### Directions
• A. Duplicate the passage of the WebRTC channel text from "Use WebRTC when" up to and including "protocol as WebSocket.".
• B. Go on with the WebRTC channel documentation from the point where it stops.

### Provided text
:::

WebRTC Channel

The WebRTC channel provides real-time bidirectional communication for live conversation sessions over WebRTC DataChannels. It offers lower audio latency than the WebSocket channel by eliminating base64 encoding and reducing round-trip overhead for audio packets.

When to Use WebRTC vs WebSocket

Consideration	WebSocket	WebRTC
Audio voice input/output	base64-encoded JSON	raw binary (no encoding overhead)
Control messages (auth, commands)	JSON over TCP	JSON over SCTP (same semantics)
Connection setup	Single HTTP upgrade	HTTP signaling + DTLS/SCTP handshake
Browser native audio	Manual encoding required	`MediaStream` captured directly
Network compatibility	Works everywhere	May fail with symmetric NAT (STUN only)
Audio latency	Good	Better

Use WebRTC when audio latency matters — for example voice-first assistants where you are streaming microphone audio. Use WebSocket when you need maximum compatibility (corporate proxies, restrictive firewalls) or for text-only use cases.

Both channels are available simultaneously. The conversation protocol (message types, session lifecycle, commands) is identical between them.

Architecture

Two RTCDataChannels are created by the client before the SDP offer is sent:

control — ordered, reliable. Carries all JSON messages: auth, session lifecycle, user text input, commands, and server push events. Same protocol as WebSocket.
audio — unordered, no retransmits. Carries binary audio frames for user voice input (client → server) and AI voice output (server → client). A dropped audio packet is silently discarded instead of retransmitting a stale chunk.

:::

### Supplied material
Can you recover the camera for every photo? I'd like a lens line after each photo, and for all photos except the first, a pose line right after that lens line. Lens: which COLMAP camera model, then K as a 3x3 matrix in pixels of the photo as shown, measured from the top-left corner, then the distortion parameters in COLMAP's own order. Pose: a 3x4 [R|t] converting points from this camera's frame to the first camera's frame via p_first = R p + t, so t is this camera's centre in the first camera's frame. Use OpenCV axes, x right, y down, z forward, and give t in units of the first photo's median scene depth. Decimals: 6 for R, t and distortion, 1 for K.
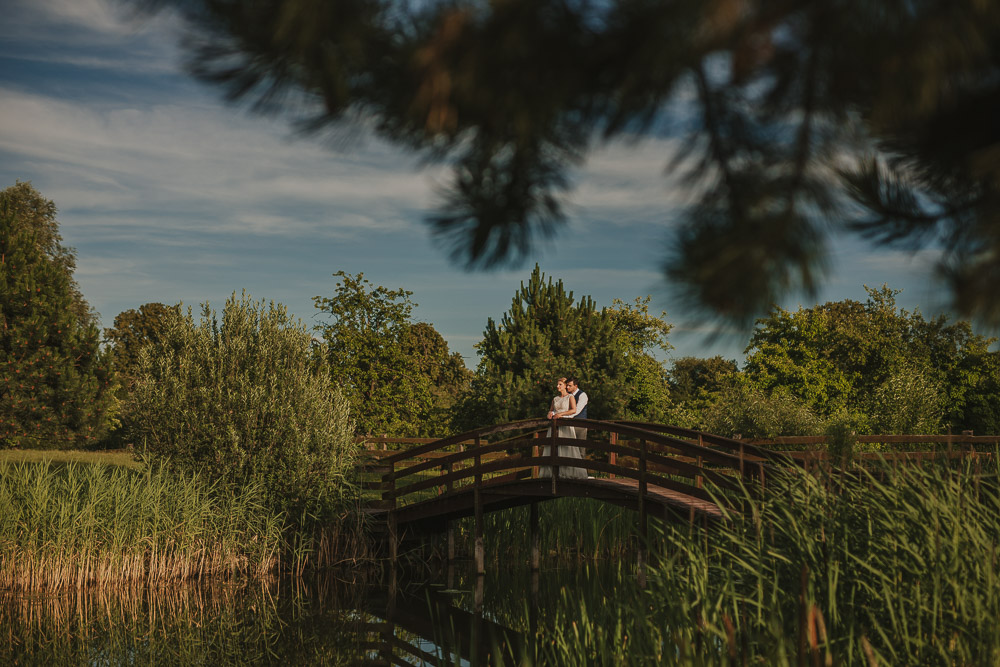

:::

### Answers given
• A.
Use WebRTC when audio latency matters — for example voice-first assistants where you are streaming microphone audio. Use WebSocket when you need maximum compatibility (corporate proxies, restrictive firewalls) or for text-only use cases.

Both channels are available simultaneously. The conversation protocol (message types, session lifecycle, commands) is identical between them.

Architecture

Two RTCDataChannels are created by the client before the SDP offer is sent:

control — ordered, reliable. Carries all JSON messages: auth, session lifecycle, user text input, commands, and server push events. Same protocol as WebSocket.

• B.
Audio frames on the audio DataChannel use a compact binary format:

[ 2 bytes: uint16 LE — turnId byte length ]
[ N bytes: turnId encoded as UTF-8        ]
[ remaining bytes: raw audio data          ]

All other messages (transcription updates, generation events, commands, errors) travel as JSON over the control channel — identical to WebSocket wire format.

Signaling

WebRTC connection setup follows a gather-and-return model: the server collects all ICE candidates before returning the SDP answer, so the client receives a complete answer in a single HTTP response with no trickle ICE callbacks needed.

Connection Setup

Create the two DataChannels, generate an SDP offer, exchange it with the server, then set the answer as the remote description.

javascript

const pc = new RTCPeerConnection();

// Create DataChannels BEFORE generating the offer so they are
// included in the SDP and opened server-side via ondatachannel.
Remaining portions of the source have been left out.